A Reliable Molecular Structure Predictor in the Cloud

Since August Kekulé’s proposal for the tetrahedral configuration of carbon or his more famous realization that benzene was a cyclic molecule, a snake biting its tale, molecular structure has been the leading consideration for the design of new molecules as drugs or performance materials. For the former, it is said that 70% of drug design is based on molecular shape with the remainder attributed to electrostatic or non-bonded interactions.

Structural chemistry began around the 1860 with these dual assignments by Kekulé but it wasn’t until one hundred years later with Allinger’s initial force field approaches that the first classical molecular mechanics (MM) models became available to make computer-assisted prediction of molecular structure. These models themselves are based on principles derived by Robert Hooke, a contemporary of Isaac Newton, in the mid 17th century with additional layers from van der Waals (19th century) etc.

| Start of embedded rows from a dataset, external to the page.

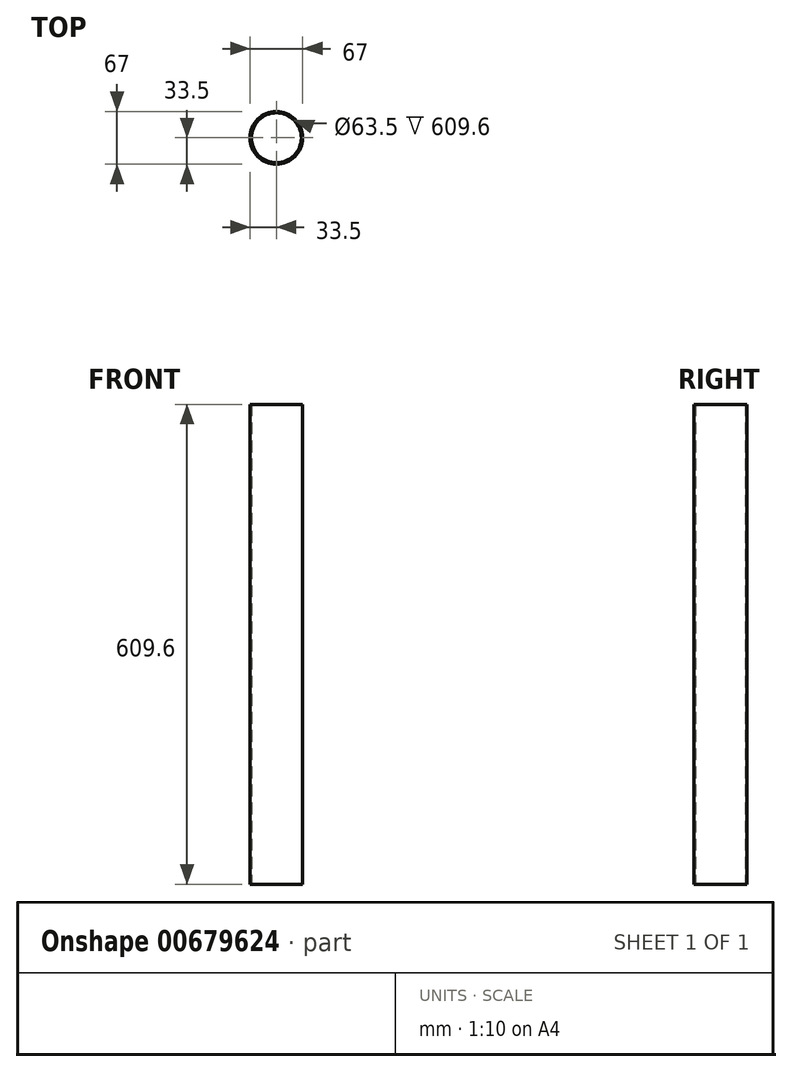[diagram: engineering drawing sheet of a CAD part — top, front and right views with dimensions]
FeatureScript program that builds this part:
annotation { "Feature Type Name" : "Feature", "Feature Type Description" : "" }
export const myFeature = defineFeature(function(context is Context, id is Id, definition is map)
    precondition{}
    {
        {
            var Q0;
            Q0=qCreatedBy(makeId("Top.planeOp"),FACE);
            var sketch = newSketch(context, id + "F0", { "sketchPlane" : qUnion([Q0])});
            skCircle(sketch, "E0", {"center": v(0, 0) * mm, "radius": 33.5 * mm});
            skCircle(sketch, "E1", {"center": v(0, 0) * mm, "radius": 31.75 * mm});
            skSolve(sketch);
        }
        {
            var Q0;
            Q0=makeQuery(id+"F0.imprint","IMPRINT",FACE,{"disambiguationData":[TD([[makeQuery(id+"F0.imprint","IMPRINT",EDGE,{"derivedFrom":sQuery(id+"F0.wireOp",EDGE,"E0")}),1.0]])]});
            extrude(context, id + "F1", {"entities" : qUnion([Q0]), "depth" : 609.6 * mm, "offsetDistance" : 25.4 * mm});
        }
    });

The application of modern physics in the form of the quantum theory / mechanics (QM) developed in the first half of the 20th century by Schroedinger, Dirac and others represents a vast Improvement in scope and accuracy compared to MM. However, persisting to the present, MM approaches to molecular structure and shape prediction dominate across chemistry, despite its age and widely recognized and severe limitations. It survives because it can be applied with unmatched speed allowing it to scale over molecular size (towards proteins and microscale structures) and over library size (up to millions of molecules) whereas quantum mechanics has traditionally been orders of magnitude slower when applied to computational prediction. However, today there is no excuse, except for expediency and tradition, to continue to make predictions with MM with the advent of cloud computing and efficient alternative algorithms and tools to access quantum mechanics such as the faster density functional theory (DFT) and the ultra-fast semi-empirical methods.

ConstruQt

ChemAlive has developed ConstruQt, to drive the shift away from MM to QM that is coming over the next few years. ConstruQt is high throughput quantum mechanics (QM), deployed on the cloud with full automation and is a first-of-its-kind tool for scaling molecular library design with the power of quantum mechanics. It dramatically increases molecular library accuracy in shape while adding energy-regime predictions for molecular structure such as tautomeric and diastereomeric selection and prioritization – both key to the design of active molecules.

A recent study of 750 conformationally diverse molecules has confirmed the extent to which classical force field approaches can be unreliable compared to higher-level data. The study further demonstrated the utility and accuracy of fast semi-empirical quantum mechanics as a paradigm shifting method in structural analysis. Thus, if molecular shape is being used in a molecular design workflow it is certainly generating false positives or filtering-off potential leads that would be captured by quantum mechanics. In addition, QM adds increasingly important scope towards reaction prediction and spectroscopic assignment.

Independently, we at ChemAlive have analyzed over 3 million molecules and over 200 million conformations using the Universal (UFF) and Merck Molecular (MMFF) force fields compared to the semi-empirical QM method PM6.

Our analysis reveals important differences in the global treatment of molecular shape by these methods. First of all, force fields over estimate conformer energy for strained systems thus creating false negatives and throwing out accessible conformers. The distribution in Figure 1 (a) shows a long tail for the UFF method reaching out to 20 kcal/mol.